Let $T$ be the usual maximal torus of $G = \textrm{GL}_n$. The center $Z_G$ of $\textrm{GL}_n$ is connected, so if we look at the exact sequence
$$1 \rightarrow Z_G \rightarrow T \rightarrow T/Z_G \rightarrow 1 ,$$
the corresponding exact sequence of abelian groups
$$0 \rightarrow X(T/Z_G) \rightarrow X(T) \rightarrow X(Z_G) \rightarrow 0$$
splits, because $X(Z_G) \cong \mathbb{Z}$ is free. The equivalence of categories between tori and finitely generated free abelian groups tells us that our original exact sequence splits as well.
What I want to do is get a "nice" splitting, one which can be found by identifying $T$ with the almost direct product $(T_d \times Z_G)/K$, where $T_d$ is the usual maximal torus of $\textrm{SL}_n$, and $K = T_d \cap Z_G$ is the subgroup generated by $(\zeta_n I_n, \zeta_n I_n)$, where $\zeta_n$ generates the group of $n$th roots of unity. Here, we can use the second isomorphism theorem to identify $T/Z_G = T_d/ \langle \zeta_n I_n \rangle$.
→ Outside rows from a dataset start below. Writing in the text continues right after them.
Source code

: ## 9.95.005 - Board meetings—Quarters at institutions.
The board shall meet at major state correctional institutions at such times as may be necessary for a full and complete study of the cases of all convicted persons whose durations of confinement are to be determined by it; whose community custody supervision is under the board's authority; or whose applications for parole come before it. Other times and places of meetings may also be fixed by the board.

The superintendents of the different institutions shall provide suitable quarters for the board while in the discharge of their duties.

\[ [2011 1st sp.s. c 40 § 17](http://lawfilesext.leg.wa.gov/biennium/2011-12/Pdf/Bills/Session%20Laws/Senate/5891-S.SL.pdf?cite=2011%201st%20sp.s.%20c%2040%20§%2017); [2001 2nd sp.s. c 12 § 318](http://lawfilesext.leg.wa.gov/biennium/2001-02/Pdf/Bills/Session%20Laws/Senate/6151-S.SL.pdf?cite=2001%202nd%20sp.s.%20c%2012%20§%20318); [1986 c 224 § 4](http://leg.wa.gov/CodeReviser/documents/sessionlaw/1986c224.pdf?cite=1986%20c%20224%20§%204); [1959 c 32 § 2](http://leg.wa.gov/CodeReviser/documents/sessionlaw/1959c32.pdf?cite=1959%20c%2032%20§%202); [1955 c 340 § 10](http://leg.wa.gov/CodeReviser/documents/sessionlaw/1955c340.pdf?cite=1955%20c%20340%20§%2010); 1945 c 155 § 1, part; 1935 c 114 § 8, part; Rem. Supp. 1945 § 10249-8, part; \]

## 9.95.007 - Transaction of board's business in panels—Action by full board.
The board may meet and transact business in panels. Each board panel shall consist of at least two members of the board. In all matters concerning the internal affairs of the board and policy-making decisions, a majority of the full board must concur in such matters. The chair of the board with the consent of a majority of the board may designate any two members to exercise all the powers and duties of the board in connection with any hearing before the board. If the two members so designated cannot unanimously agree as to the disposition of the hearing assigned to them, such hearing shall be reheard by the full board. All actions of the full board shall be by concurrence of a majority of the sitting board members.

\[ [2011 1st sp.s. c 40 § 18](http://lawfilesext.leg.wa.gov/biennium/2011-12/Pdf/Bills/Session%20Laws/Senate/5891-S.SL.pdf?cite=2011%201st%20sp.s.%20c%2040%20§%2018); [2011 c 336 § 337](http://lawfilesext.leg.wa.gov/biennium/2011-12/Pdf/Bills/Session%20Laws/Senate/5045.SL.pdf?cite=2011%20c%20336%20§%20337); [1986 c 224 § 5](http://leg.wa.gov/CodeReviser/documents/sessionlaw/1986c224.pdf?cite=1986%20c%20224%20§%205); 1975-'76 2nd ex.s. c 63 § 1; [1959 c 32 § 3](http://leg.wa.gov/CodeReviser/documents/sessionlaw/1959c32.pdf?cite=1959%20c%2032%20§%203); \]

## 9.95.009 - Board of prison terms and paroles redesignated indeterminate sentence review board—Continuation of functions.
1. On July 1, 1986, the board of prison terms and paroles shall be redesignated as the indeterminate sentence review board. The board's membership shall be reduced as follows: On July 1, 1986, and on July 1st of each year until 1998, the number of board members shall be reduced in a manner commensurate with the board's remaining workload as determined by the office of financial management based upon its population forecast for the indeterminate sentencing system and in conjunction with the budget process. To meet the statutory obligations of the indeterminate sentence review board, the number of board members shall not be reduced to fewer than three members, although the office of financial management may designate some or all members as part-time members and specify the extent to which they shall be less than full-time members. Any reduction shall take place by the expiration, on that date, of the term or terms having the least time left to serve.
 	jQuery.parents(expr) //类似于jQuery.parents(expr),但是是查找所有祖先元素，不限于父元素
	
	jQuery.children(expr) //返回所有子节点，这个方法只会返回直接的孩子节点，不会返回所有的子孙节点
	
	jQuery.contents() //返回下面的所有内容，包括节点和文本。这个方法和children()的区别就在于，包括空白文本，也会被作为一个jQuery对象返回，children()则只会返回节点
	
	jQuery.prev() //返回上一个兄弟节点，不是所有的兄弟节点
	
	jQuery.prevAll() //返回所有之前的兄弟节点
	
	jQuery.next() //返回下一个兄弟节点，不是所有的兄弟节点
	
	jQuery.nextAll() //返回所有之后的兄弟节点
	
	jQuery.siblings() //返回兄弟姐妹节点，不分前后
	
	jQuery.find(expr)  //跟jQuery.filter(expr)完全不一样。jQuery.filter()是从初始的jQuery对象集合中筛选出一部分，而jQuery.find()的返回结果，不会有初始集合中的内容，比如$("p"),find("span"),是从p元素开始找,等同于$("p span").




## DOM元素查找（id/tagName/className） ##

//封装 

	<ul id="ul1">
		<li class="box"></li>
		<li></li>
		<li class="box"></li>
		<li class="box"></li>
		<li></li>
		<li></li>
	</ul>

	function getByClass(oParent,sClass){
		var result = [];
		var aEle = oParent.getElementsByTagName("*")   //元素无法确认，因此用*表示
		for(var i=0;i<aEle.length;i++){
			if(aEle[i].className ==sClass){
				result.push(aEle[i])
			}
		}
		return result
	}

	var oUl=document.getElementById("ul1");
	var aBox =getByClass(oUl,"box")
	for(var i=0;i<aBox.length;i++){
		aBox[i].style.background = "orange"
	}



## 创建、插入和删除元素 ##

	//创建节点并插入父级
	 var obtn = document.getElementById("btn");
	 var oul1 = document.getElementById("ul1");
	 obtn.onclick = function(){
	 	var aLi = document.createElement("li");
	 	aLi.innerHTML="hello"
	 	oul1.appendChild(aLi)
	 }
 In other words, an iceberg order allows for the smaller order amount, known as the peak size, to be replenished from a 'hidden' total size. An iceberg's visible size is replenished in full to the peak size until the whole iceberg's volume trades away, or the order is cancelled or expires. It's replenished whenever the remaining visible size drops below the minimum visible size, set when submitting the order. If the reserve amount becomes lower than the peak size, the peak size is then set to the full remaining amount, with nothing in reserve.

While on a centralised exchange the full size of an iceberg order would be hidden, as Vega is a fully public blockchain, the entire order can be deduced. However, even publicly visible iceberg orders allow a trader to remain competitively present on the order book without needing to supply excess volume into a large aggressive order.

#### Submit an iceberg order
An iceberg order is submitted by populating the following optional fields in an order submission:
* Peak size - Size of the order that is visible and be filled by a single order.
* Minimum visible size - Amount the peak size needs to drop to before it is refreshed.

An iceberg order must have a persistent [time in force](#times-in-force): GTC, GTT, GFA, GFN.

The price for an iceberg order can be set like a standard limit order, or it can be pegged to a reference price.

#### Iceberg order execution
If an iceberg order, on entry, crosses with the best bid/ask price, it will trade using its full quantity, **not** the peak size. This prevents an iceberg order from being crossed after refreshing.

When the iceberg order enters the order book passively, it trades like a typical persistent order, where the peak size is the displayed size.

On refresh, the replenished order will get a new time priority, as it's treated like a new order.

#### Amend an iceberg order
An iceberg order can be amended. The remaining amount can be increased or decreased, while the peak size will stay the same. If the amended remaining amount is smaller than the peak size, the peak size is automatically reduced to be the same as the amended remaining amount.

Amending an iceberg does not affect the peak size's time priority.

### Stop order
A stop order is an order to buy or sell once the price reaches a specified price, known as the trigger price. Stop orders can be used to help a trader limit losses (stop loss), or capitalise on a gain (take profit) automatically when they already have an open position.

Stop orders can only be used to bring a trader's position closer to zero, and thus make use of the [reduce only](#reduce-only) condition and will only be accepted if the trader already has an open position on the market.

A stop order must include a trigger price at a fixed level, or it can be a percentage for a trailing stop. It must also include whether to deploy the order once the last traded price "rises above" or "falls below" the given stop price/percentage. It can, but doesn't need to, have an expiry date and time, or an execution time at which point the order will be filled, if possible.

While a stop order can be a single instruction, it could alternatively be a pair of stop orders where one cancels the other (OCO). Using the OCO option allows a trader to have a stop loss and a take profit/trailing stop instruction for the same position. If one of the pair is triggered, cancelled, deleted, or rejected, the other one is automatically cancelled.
So, what I want is to be able to discern a nice splitting from the exact sequence
$$1 \rightarrow Z_G \rightarrow (T_d \times Z_G)/K \rightarrow T_d/\langle \zeta_n I_n \rangle$$
This is because later, I want to replace $Z_G$ with a larger torus $\widehat{Z_G}$, and embed $\textrm{GL}_n$ into a larger reductive group $(G \times \widehat{Z_G})/K$ with center $\widehat{Z_G}$ and maximal torus $(T_d \times \widehat{Z_G})/K$, and do a similar procedure.
I have begun the special case $n = 4$:
Assume we are not in characteristic two. Every $t \in T_d$ can be written uniquely as $\textrm{diag}(t_1, t_2t_1^{-1}, t_3t_2^{-1}, t_3^{-1})$. Let $f_i : i = 1, 2, 3$ be the basis for $X(T_d)$ sending $t$ to $t_i$.
Let $N = \langle \zeta_4 I \rangle = \langle i I \rangle$. We can identify $X(T_d/N) = X(T/Z_G)$ with those elements of $X(T_d)$ whose kernel contains $iI$. So we see that $4f_1, 2f_2, 4f_3$ is a basis of $X(T_d/N)$.
Similarly, $X(T_d \times Z_G/K)$ consists of those characters of $X(T_d \times Z_G) = X(T_d) \oplus X(Z_G)$ whose kernel contains $(iI,iI)$. Let $f$ be the usual generator of $X(Z_G)$. Then for $\chi = c_1f_1 + c_2f_2 + c_3 f_3 + cf$ in $X(T_d \times Z_G/K)$, we have
$$1 = \chi(iI,iI) = i^{c_1 + 2c_2 + 3c_3 + c}$$
and so $c_1 + 2c_2 + 3c_3 + c \equiv 0 \pmod{4}$.